Я пробегаюсь пальцами по кроне практически столетнего дерева. Богатая темная порода говорит о том, как одно время года сменяет другое. Снег, дождь и солнце накладывают свой отпечаток на этот глубокий цвет дерева, которое вскоре станет отличительной особенностью современного дома.

Эта старая сосна вероятней всего одна из тех, что растут здесь на сотни метров вокруг. На территории более гектара располагаются пять различных строений: главный дом, от которого остается лишь только старый камин, возвышающийся подобно надгробной плите, и четыре дома поменьше, в которых скорей всего жили дети Уилсона.

Коди упирается обеими руками в наружную стену одного небольшого сооружения, от чего она сначала трещит, а после наклоняется.

— Нетрудно будет здесь всё снести.

Я киваю и провожу рукой по дереву и ржавым гвоздям.

— Всё равно неудобно это забирать.

— Банк продает только землю. Считай, что мы делаем им одолжение, — он проводит тыльной стороной ладони по лбу, убирая тем самым свои мокрые темные волосы. — Если не заберем, то всё это окажется на свалке. А так, по крайней мере, мы используем это.

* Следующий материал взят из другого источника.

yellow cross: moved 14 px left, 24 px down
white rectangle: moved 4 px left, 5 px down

Я пожимаю плечами и протискиваю плоскую часть лома между досками. Деревянные планки потемневшие от времени, но меня интересуют лишь вертикальные бруски за ними. Коди занимается тем же самым, избавляется от плохого и ненужного дерева. Мы работаем в полной тишине до тех пор, пока с нас не льет пот, и мы не краснеем от солнца и жары.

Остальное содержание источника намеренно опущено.